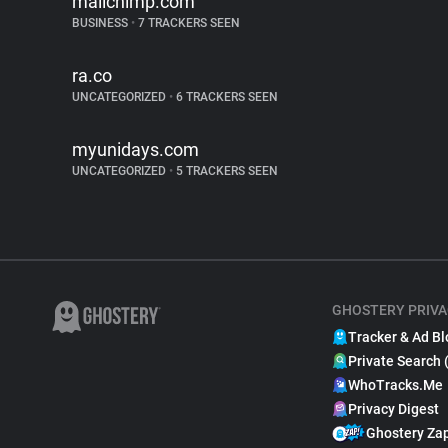
mailchimp.com
BUSINESS
•
7 TRACKERS SEEN
ra.co
UNCATEGORIZED
•
6 TRACKERS SEEN
myunidays.com
UNCATEGORIZED
•
5 TRACKERS SEEN
GHOSTERY PRIVA
Tracker & Ad Bl
Private Search 
WhoTracks.Me
Privacy Digest
Ghostery Za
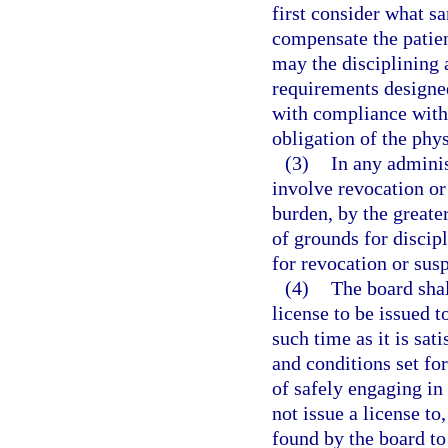
first consider what sa
compensate the patien
may the disciplining 
requirements designed
with compliance with 
obligation of the phys
(3)
In any adminis
involve revocation or 
burden, by the greater
of grounds for discipl
for revocation or sus
(4)
The board shal
license to be issued 
such time as it is sat
and conditions set for
of safely engaging in
not issue a license to
found by the board t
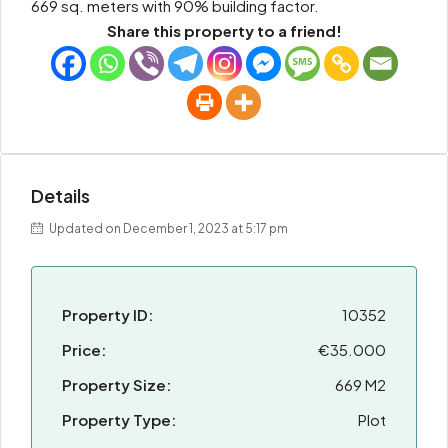
669 sq. meters with 90% building factor.
Share this property to a friend!
Details
Updated on December 1, 2023 at 5:17 pm
Property ID:
10352
Price:
€35.000
Property Size:
669 M2
Property Type:
Plot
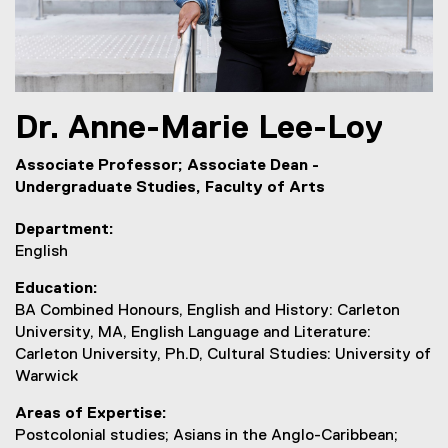
Dr.
Anne-Marie
Lee-Loy
Associate Professor; Associate Dean -
Undergraduate Studies, Faculty of Arts
Department
English
Education
BA Combined Honours, English and History: Carleton
University, MA, English Language and Literature:
Carleton University, Ph.D, Cultural Studies: University of
Warwick
Areas of Expertise
Postcolonial studies; Asians in the Anglo-Caribbean;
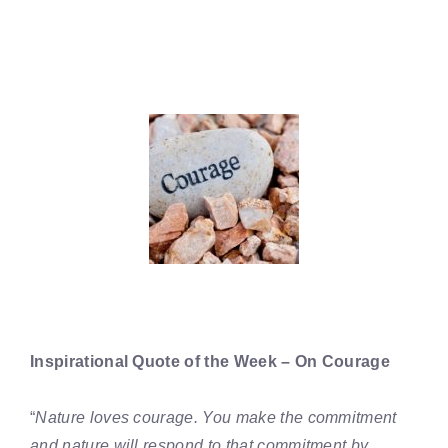
Inspirational Quote of the Week – On Courage
“
Nature loves courage. You make the commitment
and nature will respond to that commitment by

══════

# To-do item
Check every line above for the word "license" and copy those that have it.

# Solved problem
license to be issued 
not issue a license to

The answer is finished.